The struggle to contain infections linked to a religious gathering has led Malaysia to resort to sweeping restrictions on people’s movement, underscoring the challenge of upholding religious rights in fighting a pandemic.
More than half of the country’s 673 confirmed cases, the most in Southeast Asia, were linked to an event that ran from Feb. 27 to March 1 attended by about 16,000 people at a mosque near Kuala Lumpur. Neighboring countries Singapore and Brunei have also reported cases that could be traced back to the gathering. A 34-year-old Malaysian man who attended the event died on Tuesday, one of only two fatalities in the country.
Amid a global pandemic where social distancing is a key tool in the fight against its spread, the avoidance of large gatherings is challenging attitudes to religious and other freedoms. While Singapore immediately shut all mosques for cleaning, Malaysia was slower. The Muslim majority country had to secure a series of approvals from Islamic leaders and navigate the authority wielded by its 13 states. Health authorities also struggled to track down those who were at the gathering, echoing the challenge faced by South Korean authorities.
A National Disaster Management Agency (NADMA) officer wearing a hazardous materials suit walks through a health screening area of the Air Disaster Unit (ADA) at Kuala Lumpur International Airport (KLIA) in Sepang, Malaysia, on Tuesday, Feb. 4, 2020. (Bloomberg/Samsul Said)

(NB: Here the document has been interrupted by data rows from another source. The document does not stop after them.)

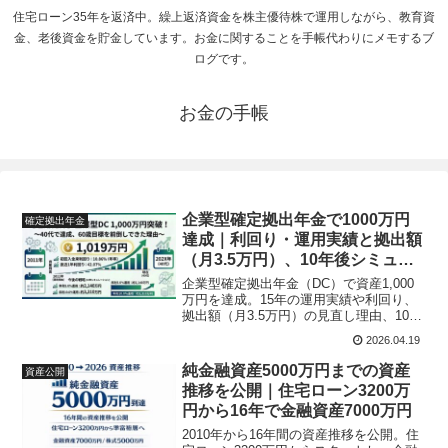
住宅ローン35年を返済中。繰上返済資金を株主優待株で運用しながら、教育資
金、老後資金を貯金しています。お金に関することを手帳代わりにメモするブ
ログです。
お金の手帳
企業型確定拠出年金で1000万円
確定拠出年金
達成｜利回り・運用実績と拠出額
（月3.5万円）、10年後シミュレ
ーション
企業型確定拠出年金（DC）で資産1,000
万円を達成。15年の運用実績や利回り、
拠出額（月3.5万円）の見直し理由、10年
後の資産シミュレーションまで実体験ベ
2026.04.19
ースで解説。
純金融資産5000万円までの資産
資産公開
推移を公開｜住宅ローン3200万
円から16年で金融資産7000万円
2010年から16年間の資産推移を公開。住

Religion and race are closely linked in Malaysia where one must profess to be Muslim to belong to the Malay majority. Both issues play a central role in the nation’s politics, with the latest power struggle pitting former premier Mahathir Mohamad’s multiracial coalition against Malay Muslim-majority parties backing Muhyiddin Yassin, who insisted that he is prime minister to all in his first televised speech. The country maintains a range of preferential policies, including housing and education quotas, for Malays and indigenous people.
Malaysia’s handling of the outbreak has been complicated by the political upheaval in late February. While former leader Mahathir is a veteran with more than two decades spent as prime minister in two stints, Muhyiddin is only weeks into the role with a cabinet composed of many first-time ministers including for the health portfolio.
Representatives for the prime minister’s office and the health ministry weren’t immediately available for comment.
People line-up buy a ticket at the Terminal Bersepadu Selatan in Kuala Lumpur, Malaysia, on Tuesday, March. 17, 2020. (Bloomberg/Samsul Said)
Political sensitivities surrounding closure of places of worship starts to fade as the outbreak becomes a global concern, said Awang Azman Awang Pawi, an associate professor who studies socio-culture in University of Malaya.
“More important is whether the new government is successful in its measures within these two weeks,” he said. “If it fails, it will be blamed for having a weak strategy to counter the virus.”
When Singapore closed its mosques on Thursday, Malaysia stopped short of canceling mass Friday prayers. Mosques were instead asked to shorten sermons and provide face masks while those with symptoms of the illness were exempt, instead of banned, from attending prayers.
It was only on Sunday, after the number of cases surged by 80%, that the government held a special meeting with Islamic leaders. They agreed to call off all activities at mosques for 10 days, then had to seek the approval of Malaysia’s king before announcing the decision the following day.
The order was effective immediately in the country’s federal territories, which includes the capital Kuala Lumpur and offshore financial hub Labuan, but religious leaders in each of the nation’s 13 states retained the prerogative to decide on the implementation.
Late on Monday, Muhyiddin announced sweeping bans on incoming visitors and Malaysians traveling overseas, as well as widespread closures of shops, schools, some public services and all places of worship -- except for mosques and prayer houses known as surau, which must follow the Sunday agreement of Islamic leaders.
Vehicles line up to enter Singapore from Johor on the Woodlands Causeway, hours before Malaysia imposes a lockdown on travel due to the coronavirus outbreak March 17, 2020. (REUTERS/Edgar Su)
On Tuesday evening, hours before the border closures, thousands of its citizens drove across the causeway to neighboring Singapore, where many commute to work each day. Across the country, people rushed to take buses and trains to return to their hometowns after the police said it would require special permits for interstate travel -- an order it rescinded hours later.